Setelah satu siklus bintik matahari, inilah dia: Kota Malang. Waktu kaki menjejak turun dari KA Gajayana, barangkali rasanya kayak Herriot waktu tiba di Darrowby: gamang, dihentak justru oleh kesunyian. Stasiun Malang seperti sebuah ejekan: Maaf Mas, kami lupa melakukan perubahan, soalnya Mas juga melupakan kami. Gamang, segamang ketemu keluarga yang bertahun tak bersapa.
Tapi justru di sini aku mau mencari jiwaku.
Ini kota yang membentuk aku, terutama di 65111 (dan kemudian juga di 65145). Meluncurkan aku ke personality yang seperti ini (seasing ini, if you don’t mind); sekaligus menyisakan banyak tanya. Ralat: membangkitkan kembali banyak tanya.

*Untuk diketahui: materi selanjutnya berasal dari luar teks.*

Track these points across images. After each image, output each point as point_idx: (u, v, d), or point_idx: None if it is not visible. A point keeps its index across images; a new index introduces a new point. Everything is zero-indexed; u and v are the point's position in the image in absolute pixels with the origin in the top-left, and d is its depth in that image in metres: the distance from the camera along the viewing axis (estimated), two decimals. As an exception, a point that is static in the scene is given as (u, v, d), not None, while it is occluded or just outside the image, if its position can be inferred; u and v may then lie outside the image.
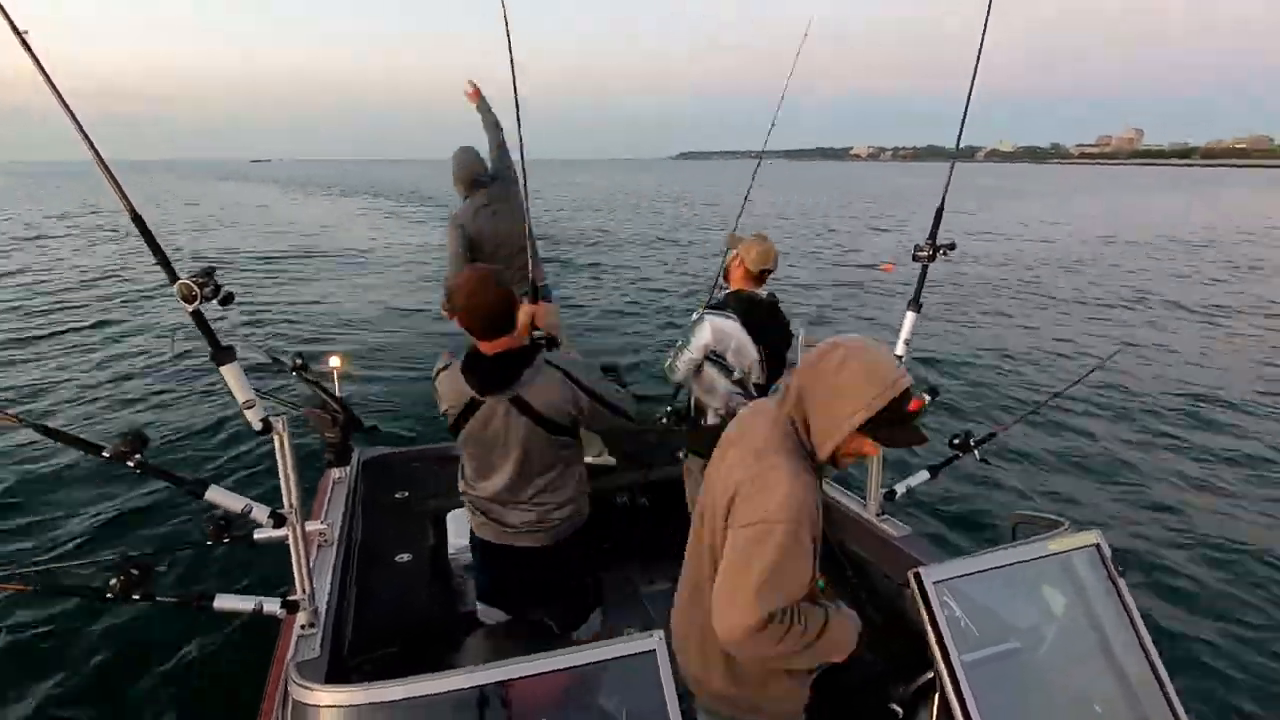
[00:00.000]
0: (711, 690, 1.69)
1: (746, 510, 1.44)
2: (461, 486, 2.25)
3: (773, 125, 3.84)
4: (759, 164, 3.90)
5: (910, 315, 2.54)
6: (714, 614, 1.43)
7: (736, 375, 2.73)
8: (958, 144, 2.54)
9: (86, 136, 1.64)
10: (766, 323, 2.78)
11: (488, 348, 1.96)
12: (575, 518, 2.25)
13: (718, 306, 2.80)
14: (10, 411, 1.71)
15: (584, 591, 2.39)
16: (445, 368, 2.08)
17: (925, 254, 2.44)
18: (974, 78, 2.41)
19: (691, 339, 2.74)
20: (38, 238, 19.42)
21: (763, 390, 2.81)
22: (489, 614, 2.39)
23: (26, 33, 1.58)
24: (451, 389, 2.03)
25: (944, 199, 2.47)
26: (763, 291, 2.83)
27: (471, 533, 2.31)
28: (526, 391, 1.98)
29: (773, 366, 2.85)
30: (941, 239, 2.46)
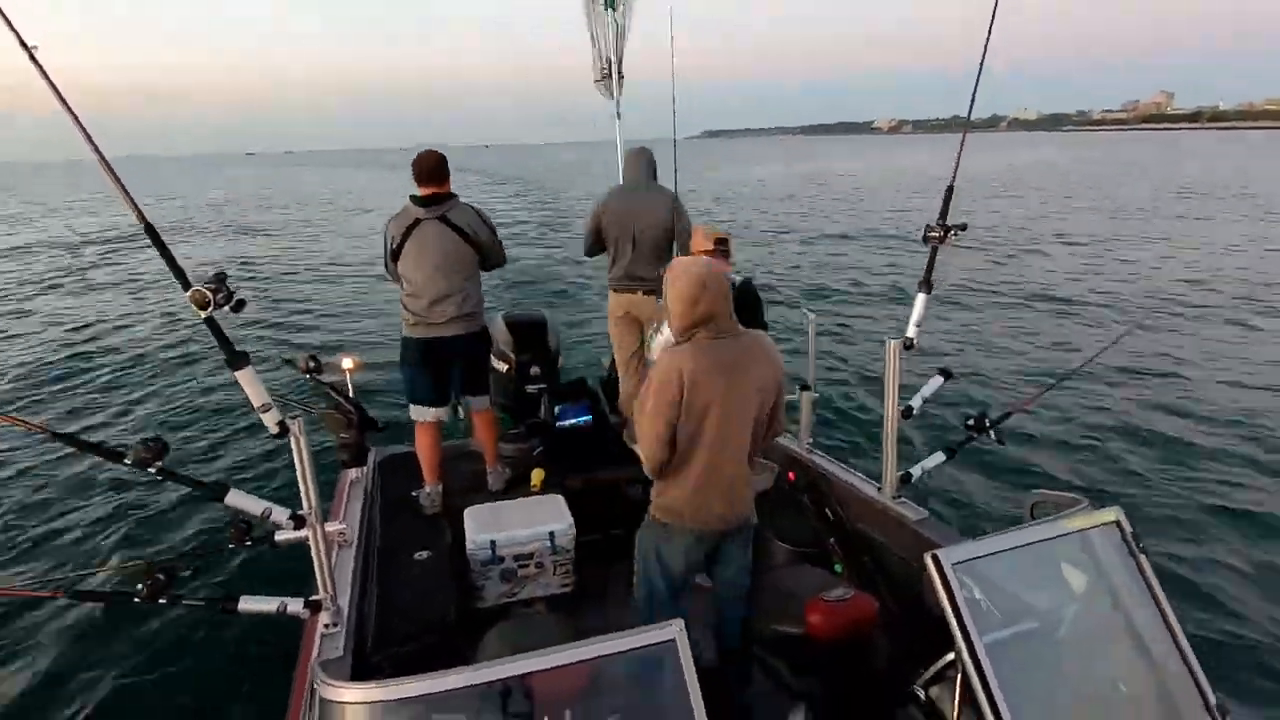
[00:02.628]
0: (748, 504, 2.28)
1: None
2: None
3: (674, 115, 4.51)
4: (675, 146, 4.66)
5: (921, 297, 2.52)
6: (781, 420, 2.25)
7: None
8: (968, 116, 2.51)
9: (97, 149, 1.66)
10: (737, 305, 2.81)
11: (424, 191, 3.10)
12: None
13: None
14: (34, 420, 1.73)
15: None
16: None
17: (936, 235, 2.42)
18: (985, 50, 2.39)
19: (664, 324, 2.76)
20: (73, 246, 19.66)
21: None
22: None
23: (35, 48, 1.59)
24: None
25: (954, 177, 2.44)
26: (736, 276, 2.94)
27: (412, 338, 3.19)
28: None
29: None
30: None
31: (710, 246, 3.04)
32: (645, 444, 2.11)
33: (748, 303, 2.97)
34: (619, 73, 4.62)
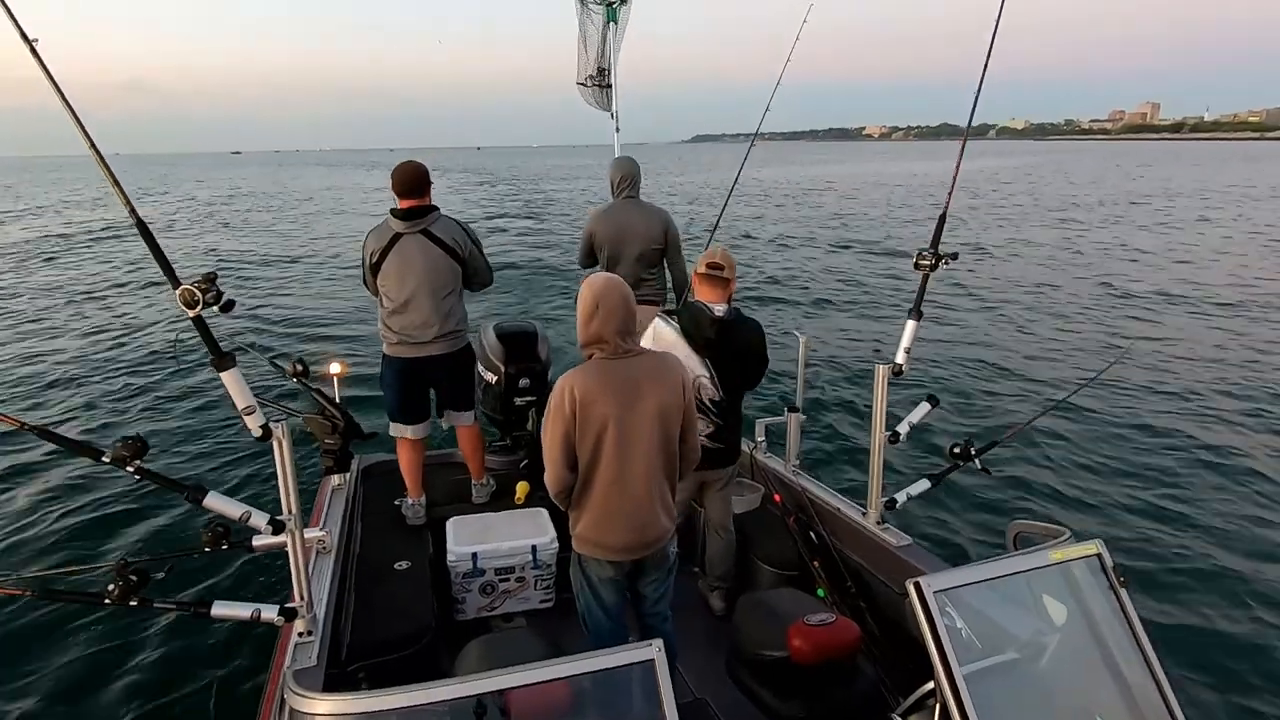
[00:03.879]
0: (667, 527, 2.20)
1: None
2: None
3: (767, 110, 4.20)
4: (751, 147, 4.54)
5: (911, 324, 2.54)
6: (694, 446, 2.22)
7: None
8: (966, 131, 2.53)
9: (94, 145, 1.65)
10: (713, 339, 2.63)
11: (404, 204, 3.01)
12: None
13: (674, 314, 2.79)
14: (10, 414, 1.71)
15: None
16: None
17: (927, 262, 2.44)
18: (988, 58, 2.41)
19: (652, 330, 2.72)
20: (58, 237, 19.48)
21: (720, 406, 2.67)
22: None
23: (36, 40, 1.60)
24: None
25: (947, 205, 2.47)
26: (719, 308, 2.65)
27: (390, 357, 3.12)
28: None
29: (731, 385, 2.71)
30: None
31: (702, 269, 2.70)
32: (546, 466, 2.08)
33: (733, 337, 2.66)
34: (612, 80, 4.69)
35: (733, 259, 2.76)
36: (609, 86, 4.68)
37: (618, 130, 4.67)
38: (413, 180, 3.00)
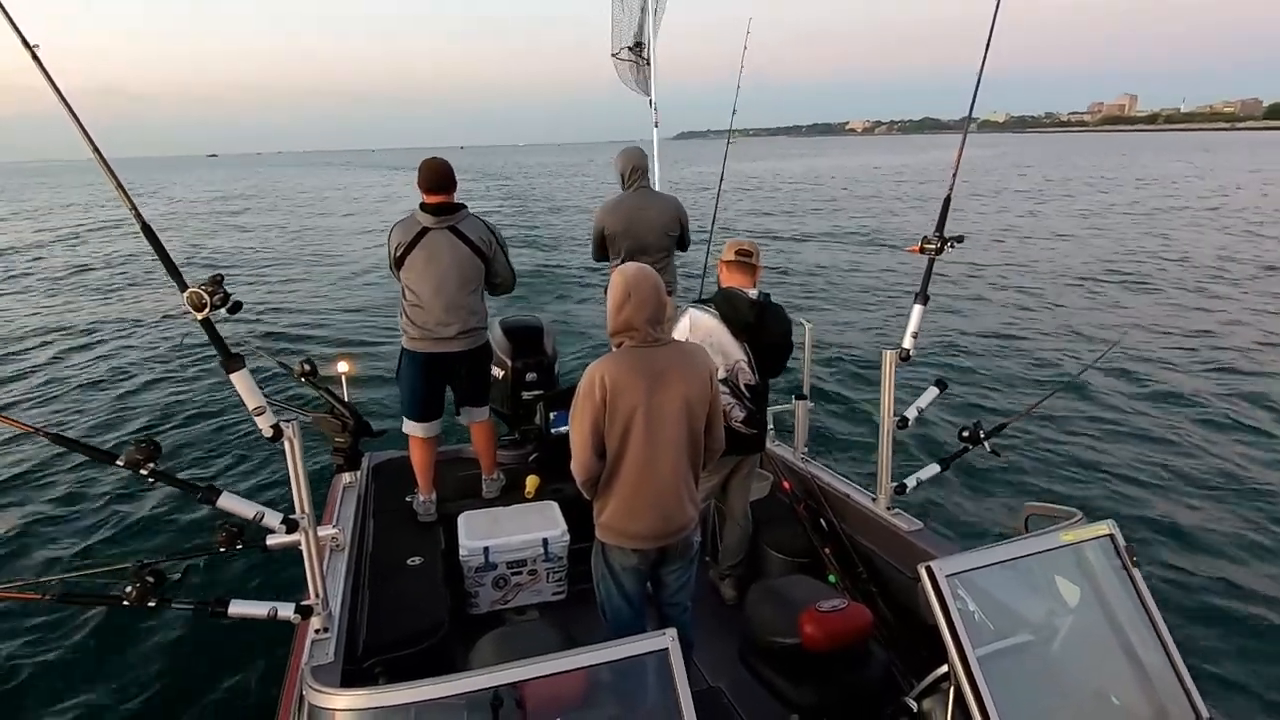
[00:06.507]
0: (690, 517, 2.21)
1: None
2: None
3: (735, 110, 4.33)
4: (728, 144, 4.50)
5: (917, 308, 2.52)
6: (718, 436, 2.22)
7: (720, 374, 2.64)
8: (967, 123, 2.52)
9: (98, 151, 1.66)
10: (752, 322, 2.69)
11: (431, 199, 3.02)
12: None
13: (706, 302, 2.80)
14: (25, 420, 1.72)
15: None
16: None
17: (933, 246, 2.42)
18: (985, 54, 2.41)
19: (670, 330, 2.70)
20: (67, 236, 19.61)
21: (755, 391, 2.71)
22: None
23: (37, 47, 1.60)
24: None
25: (951, 188, 2.45)
26: (752, 291, 2.74)
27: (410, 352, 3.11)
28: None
29: (765, 367, 2.76)
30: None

Apakah memang kaitan-kaitan sukmaku dimulai di kota ini? Atau kebetulan saja aku pernah singgah di kota ini, sementara urusan kaitan sukma sesungguhnya tertaut hanya dari sebuah global plan penuh permainan holografis. Aku masih mencari tahu.
Sementara itu, biar artefak-artefak di 65111 menceritakan kisah-kisah mereka sendiri.